Requirement: Output all entries precisely and leave out the pictures.

Dataset entries
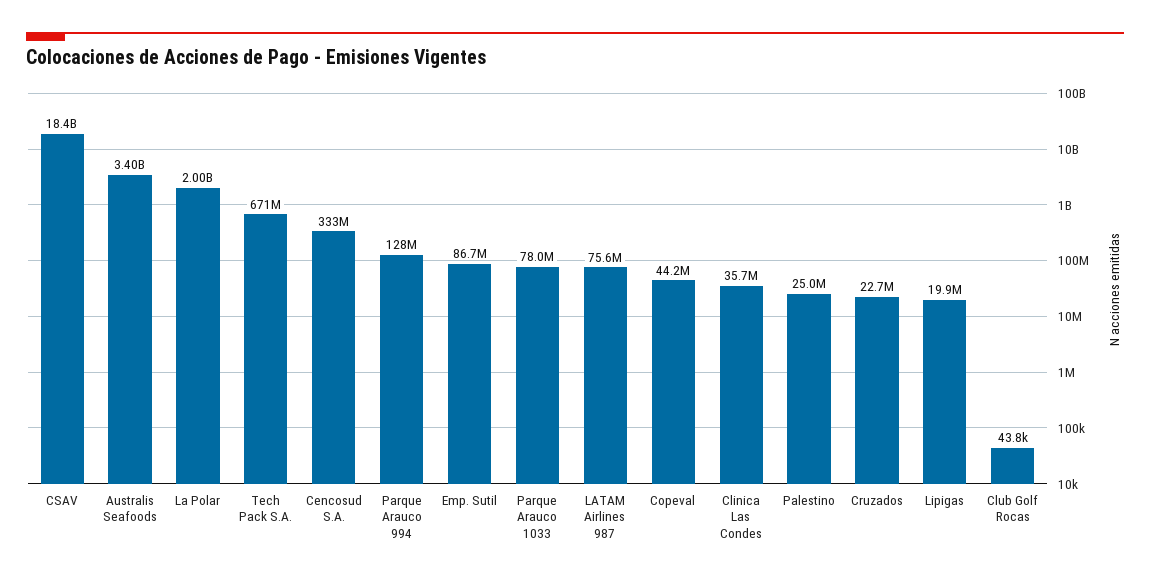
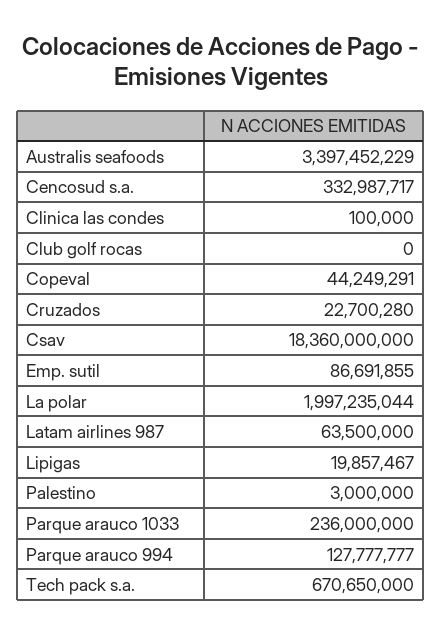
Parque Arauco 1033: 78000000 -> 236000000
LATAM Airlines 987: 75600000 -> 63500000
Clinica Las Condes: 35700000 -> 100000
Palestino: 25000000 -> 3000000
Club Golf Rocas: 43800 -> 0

Result of the task:
Parque Arauco 1033: 78000000 -> 236000000
LATAM Airlines 987: 75600000 -> 63500000
Clinica Las Condes: 35700000 -> 100000
Palestino: 25000000 -> 3000000
Club Golf Rocas: 43800 -> 0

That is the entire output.